= Parson's freehold =

Anglican ecclesiastical system

The parson's freehold refers to a system within the Church of England in which the rector or vicar of a parish holds title to benefice property, such as the church, churchyard or parsonage, the ownership passing to his successor. This system is to be phased out, under the Ecclesiastical Offices (Terms of Service) Measure 2009.

==Description==
The parson's freehold is a type of benefice; originally also it established income from and tenancy of certain properties in recompense for the priest's exercise of ecclesiastical offices. These would have included occupancy of the rectory (and its outbuildings), fees and Easter offerings, income from tithes (received in the form of a tax on properties within the parish bounds), and income from the glebe (parcels which could be farmed for the rector's profit). These formed the basis for the rector's income, out of which he lived, and kept the Church. Communion alms met some of the needs of the poor. Often the patron or another landowner would take the lead in repairs and extensions of the church; sometimes the rector or vicar did so himself. For the purposes of law the rector owns the remaining property as a corporation sole. However, unlike usual fee simple ownership, the property did not pass to his heir upon his death. Instead, it passed to the next officeholder.

==Development==
Canon law for benefices can be traced back to the councils of First and Second Councils of Orléans in 511 and 533, and Lyons in 566. The councils established the principle of grants of property to clergymen which were dependent upon the holding of particular offices. These principles were retained in the Church of England and were codified so that such a position was vacated only on

1. Death;
2. Resignation;
3. Cessation due to appointment to an incompatible position;
4. Deprivation through ecclesiastical courts on the grounds of bastardy or moral fault;
5. Conviction of simony; or
6. Failure to read services according to the Book of Common Prayer and sentence of deprivation.

Plural occupancy was gradually restricted due to abuses by non-resident officeholders delegating priestly duties to assistants.
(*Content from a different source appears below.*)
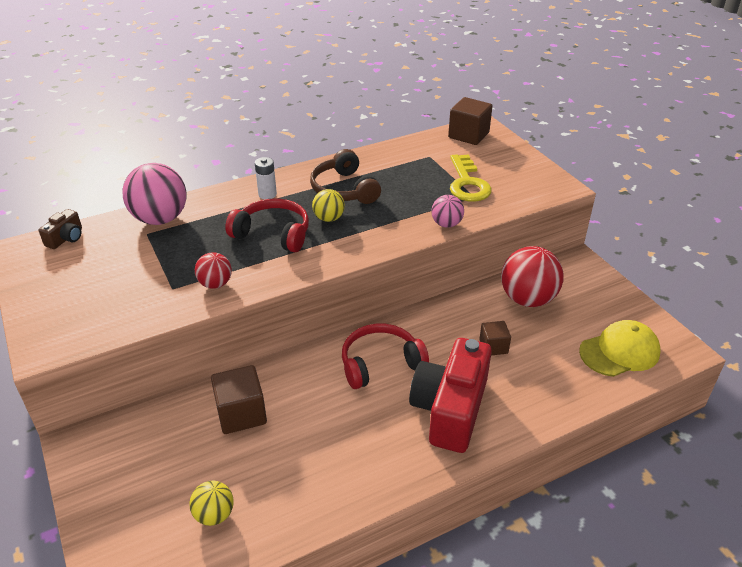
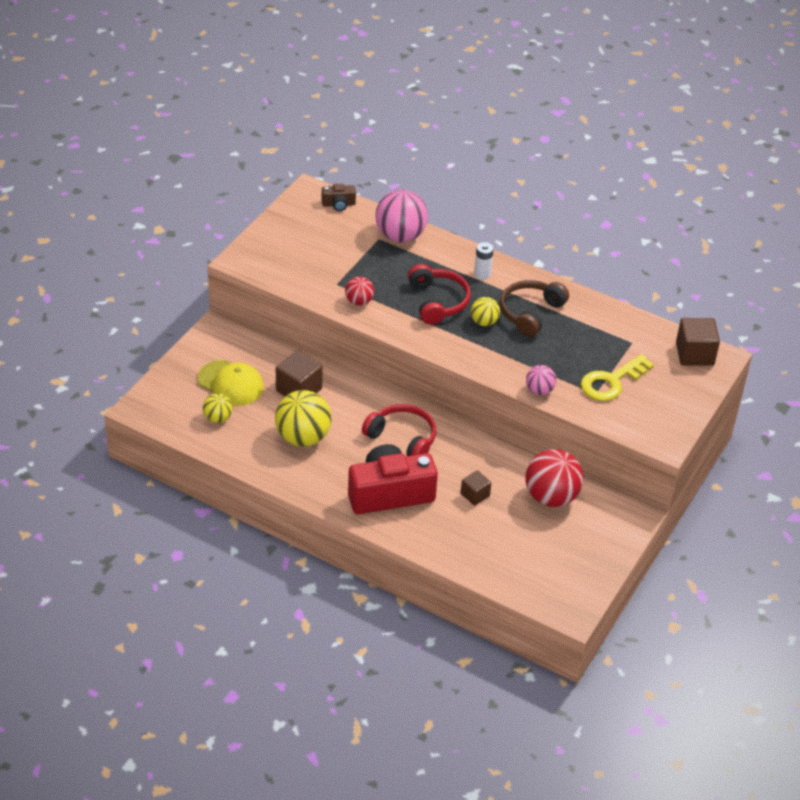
camera: 55 degrees right, 5 degrees up
(314, 445) = (303, 437): none -> yellow ball
(619, 352) = (535, 573): yellow cap -> yellow cap (231, 383)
The difficulty of removing the beneficiary of such a freehold was a source of continued conflict. In practice only "open and notorious evil living" sufficed to remove an incumbent unwillingly. Conflict over tithes in particular led to the fixing of tithes under the Tithe Commutation Act 1836, and their abolition in 1935. Increasingly rectors and vicars are not appointed, the right under which the patron makes a presentation of the living to his chosen candidate being suspended under section 67 of the pastoral measure 1983, and perhaps 3,500 clergy are consequently merely licensed by the bishop as priests-in-charge; although 5,500 rectors and vicars continue to enjoy freehold, but all are invited to relinquish the freehold and change to "common tenure" (to which all licensed clergy will automatically transfer in 2011). There is no contract, and no employment in any case: freeholders, licensed clergy, and those under common tenure are in law "office-holders".

==Abolition==
On February 15, 2005, the General Synod of the Church of England decided to abolish the system of parson's freehold, gradually replacing it with a system entitled common tenure, which would apply to all clerics equally, removing the present distinction between those with freehold and those without. Under common tenure, the present proposal is that parsonages would pass to the diocese. Furthermore, such clergy would undergo assessment procedures to ensure that they are performing their function adequately, and parishioners would have further rights to those enjoyed under the Clergy Discipline Measure to complain about their parish priests. If found unsatisfactory, it would be possible to remove such priests with greater ease. However, priests will be entitled to some modest compensation for loss of office, and gain the right of appeal to secular employment tribunals.

The Ecclesiastical Offices (Terms of Service) Measure 2009 (No. 1), giving effect to these changes, is now in force.